Learning from Synchronization: Self-Supervised Uncalibrated Multi-View Person Association in Challenging Scenes
Keqi Chen, Vinkle Srivastav, Didier Mutter, Nicolas Padoy, CVPR 2025
Sample outputs of Self-MVA showing the performance on the WILDTRACK / MVOR / SOLDIERS datasets.
- Training and testing code for Self-MVA, a state-of-the-art self-supervised uncalibrated multi-view person association method.
- Trained models on the WILDTRACK / MVOR / SOLDIERS datasets.
- Clone this repo, and we'll call the directory that you cloned as ${ROOT_DIR}.
- Install dependencies.
> conda create -n selfmva python=3.9
> conda activate selfmva
(selfmva)> conda install pytorch==1.13.1 torchvision==0.14.1 pytorch-cuda=11.7 -c pytorch -c nvidia
(selfmva)> pip install -r requirements.txt
- Install Torchreid following deep-person-reid.
- Download the WILDTRACK dataset and place it in
./data/
as:
${ROOT_DIR}
|-- data
|-- Wildtrack
|-- sequence1
|-- output
| |-- detections_train.json
|-- src
| |-- annotations_positions
| |-- Image_subsets
- Run command:
python ./ssl/preprocess.py --dataset Wildtrack
- Download the MVOR dataset, and place them in
./data/
as:
${ROOT_DIR}
|-- data
|-- MVOR
|-- sequence1
|-- output
| |-- detections_train.json
|-- camma_mvor_dataset
|-- day1
|-- day2
|-- day3
|-- day4
|-- camma_mvor_2018_v2.json
- Run command:
python ./ssl/preprocess.py --dataset MVOR
- The original SOLDIERS dataset are unprocessed videos. For convenience, we provide the processed frames and annotations. Download and unzip in
./data/
as:
${ROOT_DIR}
|-- data
|-- soldiers
|-- output
|-- frames
|-- annotated_box_test.json
|-- detections_train.json
- Download the pre-trained models as follows.
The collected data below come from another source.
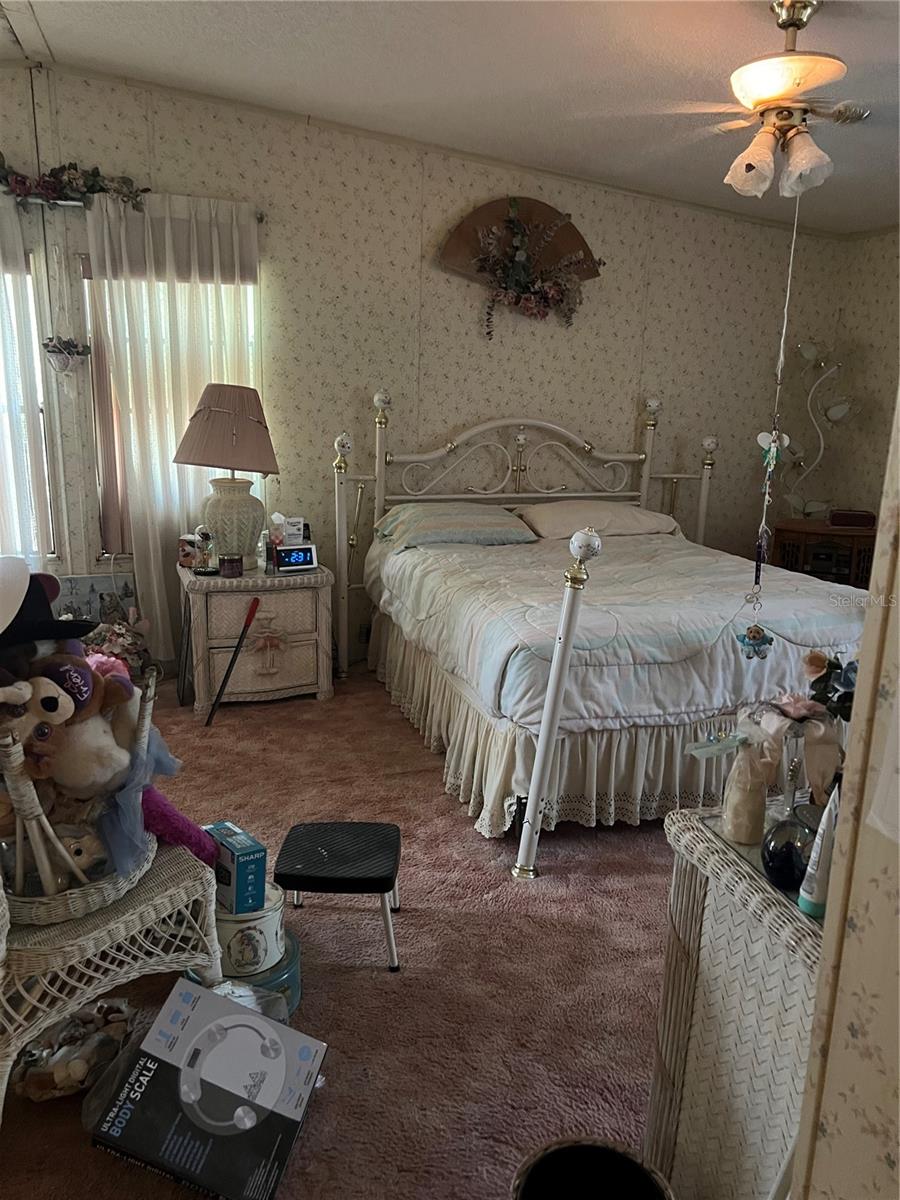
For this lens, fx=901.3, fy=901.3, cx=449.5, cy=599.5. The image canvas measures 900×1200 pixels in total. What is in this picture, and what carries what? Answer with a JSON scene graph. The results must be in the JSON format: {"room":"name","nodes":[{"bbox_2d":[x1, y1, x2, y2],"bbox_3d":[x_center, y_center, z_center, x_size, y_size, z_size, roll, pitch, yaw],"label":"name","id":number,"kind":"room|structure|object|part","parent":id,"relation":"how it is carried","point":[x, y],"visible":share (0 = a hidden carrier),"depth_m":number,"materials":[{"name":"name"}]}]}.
{"room":"bedroom","nodes":[
{"label":"bedroom","id":0,"kind":"room"},
{"bbox_2d":[0,666,678,1199],"bbox_3d":[0.389,0.951,2.553,5.271,0.100,4.979,-4,15,-21],"label":"carpet floor","id":1,"kind":"structure","parent":0,"point":[451,815],"depth_m":2.29,"materials":[{"name":"carpet"}]},
{"bbox_2d":[11,998,135,1103],"bbox_3d":[-0.800,0.951,1.925,0.273,0.116,0.223,-4,15,-21],"label":"plastic bag","id":2,"kind":"object","parent":1,"relation":"on","point":[60,1075],"visible":0.87,"depth_m":1.88,"materials":[{"name":"clear plastic"}]},
{"bbox_2d":[53,570,136,627],"bbox_3d":[-1.705,0.100,4.258,0.433,0.450,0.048,-4,15,-21],"label":"picture","id":3,"kind":"object","parent":1,"relation":"on","point":[95,581],"visible":0.5,"depth_m":4.23},
{"bbox_2d":[0,826,223,1122],"bbox_3d":[-0.906,0.553,1.916,0.620,0.850,0.581,-4,15,-21],"label":"wicker table","id":4,"kind":"object","parent":1,"relation":"on","point":[171,891],"visible":0.62,"depth_m":1.83,"materials":[{"name":"wicker"}]},
{"bbox_2d":[0,667,158,929],"bbox_3d":[-0.848,0.386,1.904,0.425,0.425,0.424,-4,15,-21],"label":"wicker basket","id":5,"kind":"object","parent":4,"relation":"on","point":[92,898],"visible":0.51,"depth_m":1.81,"materials":[{"name":"wicker"}]},
{"bbox_2d":[0,675,75,779],"bbox_3d":[-0.853,0.244,1.779,0.222,0.233,0.186,-4,15,-21],"label":"stuffed animal","id":6,"kind":"object","parent":5,"relation":"in","point":[23,684],"visible":0.94,"depth_m":1.76},
{"bbox_2d":[0,556,95,651],"bbox_3d":[-0.905,0.012,1.851,0.320,0.191,0.275,-4,15,-21],"label":"black hat","id":7,"kind":"object","parent":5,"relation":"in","point":[43,598],"visible":0.93,"depth_m":1.81,"materials":[{"name":"black fabric"}]},
{"bbox_2d":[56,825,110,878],"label":"stuffed animal","id":8,"kind":"object","parent":5,"relation":"in","point":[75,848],"visible":0.6,"depth_m":1.88},
{"bbox_2d":[39,662,142,797],"bbox_3d":[-0.778,0.282,1.945,0.231,0.309,0.231,-4,15,-21],"label":"stuffed animal","id":9,"kind":"object","parent":5,"relation":"in","point":[95,737],"visible":0.8,"depth_m":1.90},
{"bbox_2d":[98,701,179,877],"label":"blue tulle fabric","id":10,"kind":"object","parent":5,"relation":"in","point":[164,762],"visible":0.68,"depth_m":1.90,"materials":[{"name":"blue fabric"}]},
{"bbox_2d":[142,790,218,867],"bbox_3d":[-0.642,0.516,2.041,0.215,0.210,0.156,-10,17,-39],"label":"toy","id":11,"kind":"object","parent":5,"relation":"in","point":[176,828],"visible":0.63,"depth_m":2.00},
{"bbox_2d":[82,616,151,679],"bbox_3d":[-1.556,0.274,4.080,0.401,0.384,0.356,-4,15,-21],"label":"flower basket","id":12,"kind":"object","parent":1,"relation":"on","point":[124,649],"visible":0.43,"depth_m":4.06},
{"bbox_2d":[88,980,323,1199],"bbox_3d":[-0.459,0.960,1.735,0.343,0.207,0.319,5,14,16],"label":"box","id":13,"kind":"object","parent":1,"relation":"on","point":[246,1017],"visible":0.99,"depth_m":1.68,"materials":[{"name":"cardboard"}]},
{"bbox_2d":[205,595,260,725],"bbox_3d":[-0.948,0.247,3.958,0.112,0.507,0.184,6,14,19],"label":"stick","id":14,"kind":"object","parent":1,"relation":"on","point":[253,611],"visible":0.99,"depth_m":3.97,"materials":[{"name":"black"}]},
{"bbox_2d":[184,931,301,1018],"bbox_3d":[-0.502,0.902,2.181,0.267,0.129,0.267,-4,15,-21],"label":"tin","id":15,"kind":"object","parent":1,"relation":"on","point":[295,984],"visible":0.2,"depth_m":2.11,"materials":[{"name":"teal metal"}]},
{"bbox_2d":[212,879,285,976],"bbox_3d":[-0.492,0.770,2.149,0.188,0.155,0.192,-9,17,-38],"label":"tin","id":16,"kind":"object","parent":15,"relation":"on","point":[231,949],"visible":0.74,"depth_m":2.07,"materials":[{"name":"white metal"}]},
{"bbox_2d":[201,820,266,914],"bbox_3d":[-0.518,0.629,2.120,0.093,0.153,0.183,-10,17,-39],"label":"blue box","id":17,"kind":"object","parent":16,"relation":"on","point":[248,853],"visible":0.91,"depth_m":2.06,"materials":[{"name":"blue cardboard"}]},
{"bbox_2d":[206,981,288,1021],"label":"plastic bag","id":18,"kind":"object","parent":1,"relation":"on","point":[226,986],"visible":0.23,"depth_m":2.05,"materials":[{"name":"clear plastic"}]},
{"bbox_2d":[178,561,334,713],"bbox_3d":[-0.907,0.156,4.202,0.666,0.607,0.508,-4,15,-21],"label":"nightstand","id":19,"kind":"object","parent":1,"relation":"on","point":[216,654],"visible":0.91,"depth_m":4.01,"materials":[{"name":"white wicker"}]},
{"bbox_2d":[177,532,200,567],"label":"figurine","id":20,"kind":"object","parent":19,"relation":"on","point":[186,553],"visible":0.95,"depth_m":4.05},
{"bbox_2d":[195,526,217,573],"bbox_3d":[-1.071,-0.220,3.949,0.096,0.208,0.088,-4,15,-21],"label":"glass dome","id":21,"kind":"object","parent":19,"relation":"on","point":[208,540],"visible":0.99,"depth_m":3.93,"materials":[{"name":"clear glass"}]},
{"bbox_2d":[173,382,280,567],"bbox_3d":[-0.973,-0.544,3.984,0.464,0.808,0.458,-4,15,-21],"label":"table lamp","id":22,"kind":"object","parent":19,"relation":"on","point":[226,432],"visible":1,"depth_m":3.87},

> wget https://s3.unistra.fr/camma_public/github/Self-MVA/weights/prompt_vit_h_4b8939.pth
> wget https://s3.unistra.fr/camma_public/github/Self-MVA/weights/osnet_ain_ms_d_c.pth.tar
- Download the trained models on three datasets.
Model | Model Weights |
---|---|
WILDTRACK | download |
MVOR | download |
SOLDIERS | download |
The directory tree should look like this:
${ROOT_DIR}
|-- weights
| |-- mvor_edge_geometry_reid.pth.tar
| |-- osnet_ain_ms_d_c.pth.tar
| |-- prompt_vit_h_4b8939.pth
| |-- soldiers_geometry.pth.tar
| |-- wildtrack_edge_geometry_reid.pth.tar
python ssl/main.py --cfg configs/wildtrack.yaml
python ssl/main.py --cfg configs/mvor.yaml
python ssl/main.py --cfg configs/soldiers.yaml
python ssl/main.py --test --cfg configs/wildtrack.yaml
python ssl/main.py --test --cfg configs/mvor.yaml
python ssl/main.py --test --cfg configs/soldiers.yaml
Currently, we do not support APIs for custom dataset training. If you want to use Self-MVA on your own dataset, you can follow the steps below:
- Prepare multi-view images in the format of
{frame_id}_{camera_id}.jpg
. - Generate human bounding boxes using any off-the-shelf detector with decent performance, and save the results as a json file, whose format should be:
{frame_id: [[x1, y1, width, height, tracking_id (-1), camera_id], ...], ...}
- Manually register the dataset in
./ssl/dataset.py
. - Write the config file.
If you use our code or models in your research, please cite with:
@InProceedings{Chen_2025_CVPR,
author = {Chen, Keqi and Srivastav, Vinkle and Mutter, Didier and Padoy, Nicolas},
title = {Learning from Synchronization: Self-Supervised Uncalibrated Multi-View Person Association in Challenging Scenes},
booktitle = {Proceedings of the IEEE/CVF Conference on Computer Vision and Pattern Recognition (CVPR)},
month = {June},
year = {2025}
}
The project uses segment-anything, ReST and MvMHAT. We thank the authors for releasing their codes.
This code and models are available for non-commercial scientific research purposes as defined in the CC BY-NC-SA 4.0. By downloading and using this code you agree to the terms in the LICENSE. Third-party codes are subject to their respective licenses.